Consistency drove Casper to choose virtual learning for her children, Alexandra, a fourth-grader at New Albany Intermediate School, and Jack, a second-grader at New Albany Primary School.
“We really spent a lot of time thoughtfully thinking through what was best for our children’s education and what would offer the most consistency for them,” Casper said of the decision she and her husband, Mark, made.
Casper said she is not worried about health aspects as much because she trusts the district’s safety measures.
Rather, she said, she was worried that during any hybrid periods of learning in-person, in which students would spend some days at home learning online and some days in the classroom, her son might have limited availability from teachers during the days he would be learning at home.
She said she has found the virtual program to be well organized.
“I think that it’s gone really, really well,” she said.
She said she has been impressed with the amount of live education. Classes are a combination of live teaching via Google Meet and self-study, she said.

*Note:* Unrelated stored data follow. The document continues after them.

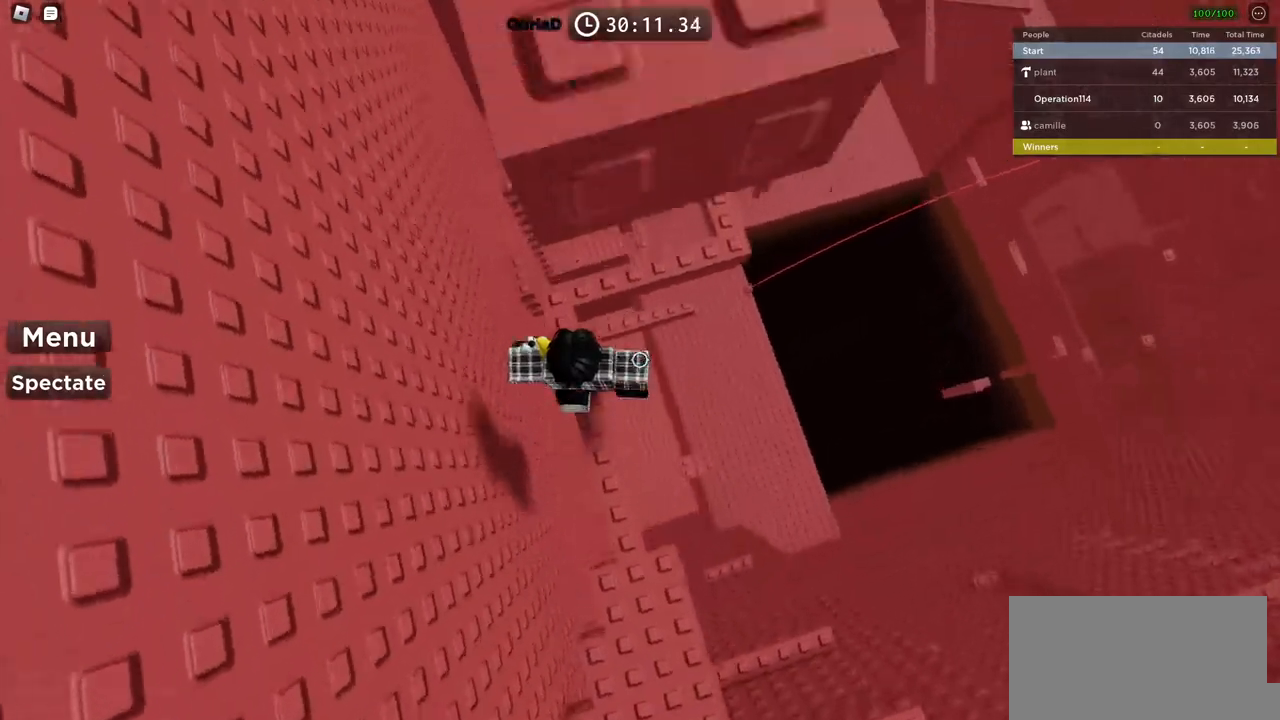
{"keys": ["w"], "events": [[216, "d", "down"], [383, "d", "up"]]}
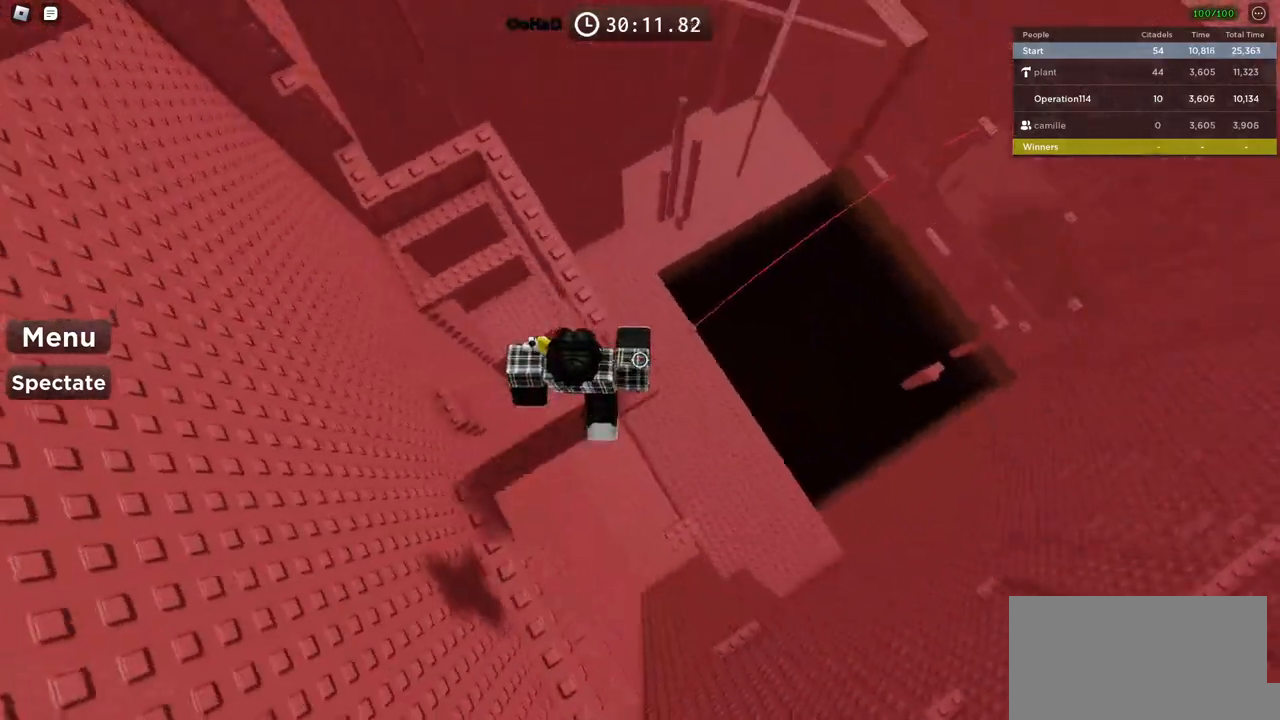
{"keys": ["w"], "events": []}
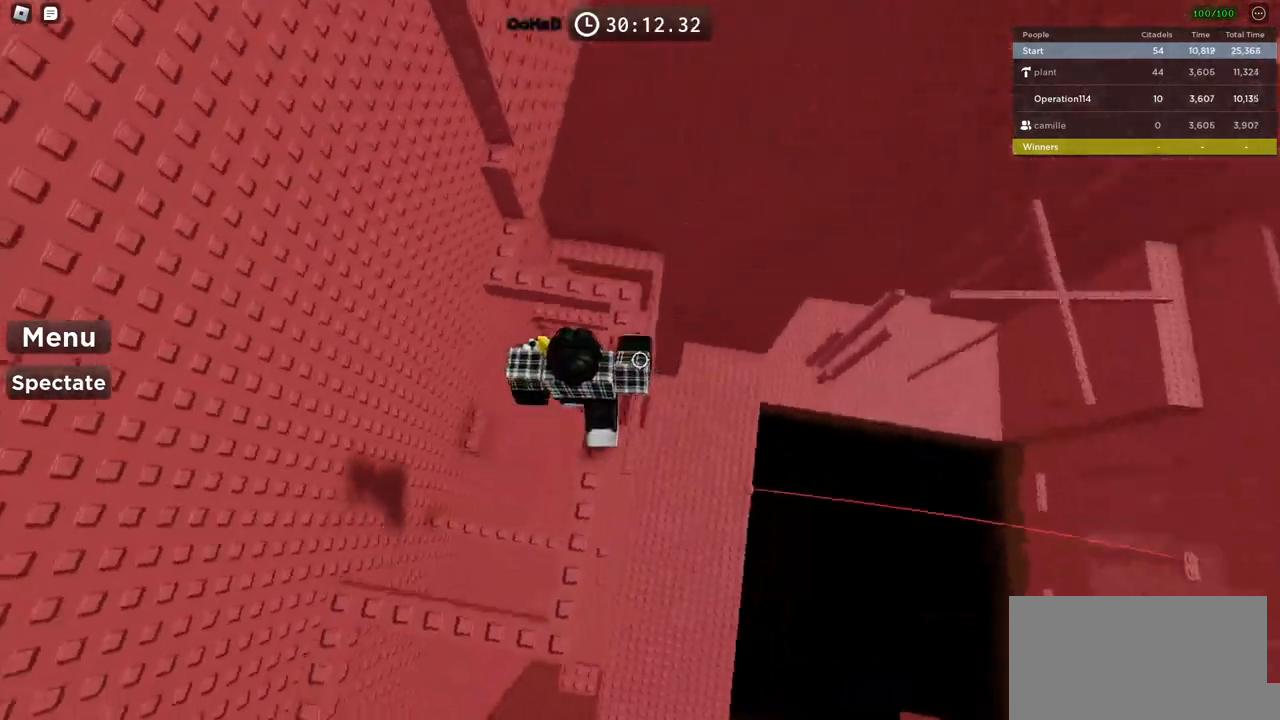
{"keys": ["w"], "events": [[33, "space", "down"], [150, "space", "up"]]}
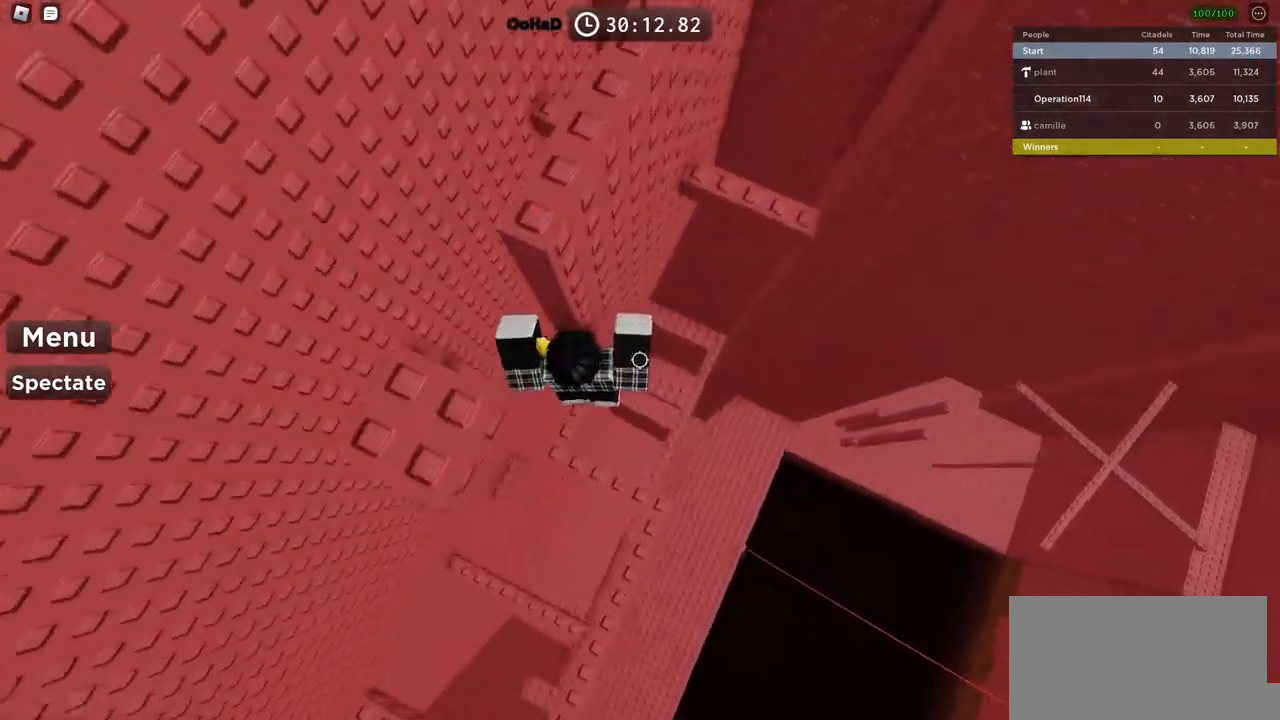
{"keys": ["d"], "events": [[50, "d", "down"], [50, "w", "up"], [166, "space", "down"], [300, "space", "up"]]}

Like Minor, Casper also said she has been impressed by the teachers’ dedication, and it is comforting. She said she could tell teachers likely are putting in more work for their online classes than they would be for in-person education.
Casper said she is unsure whether her children would continue virtual learning next semester. If in-person classes move back and forth between hybrid and all in-person learning, she more than likely would elect to keep them online, she said.
Meanwhile, Barber plans to let her children decide if they want to continue learning online next semester, she said.
Barber and her husband, Zach, have three girls in the district: Campbell, 12, is a sixth-grader, and Paisley, 10, is a fifth-grader at New Albany Intermediate School, and Lindy, 5, is a kindergartner at the New Albany Early Learning Center. They also have a son, Nash, who is 4.
Campbell wants to be in school because of a lack of socialization, Barber said.
Barber said she had thought the online program would be self-paced. Instead, she has found that her children have interactive instruction, and she has not had to assist them at all, she said.
For example, Campbell’s first class begins at 7:45 a.m. Because it is a foreign-language elective – the students learn French first and then Spanish later – Campbell completes self-guided lessons and watches videos and receives assistance as needed from teachers, Barber said.
She said she has no regrets about her children learning online instead of in the classroom.
“It’s been absolutely fantastic,” Barber said.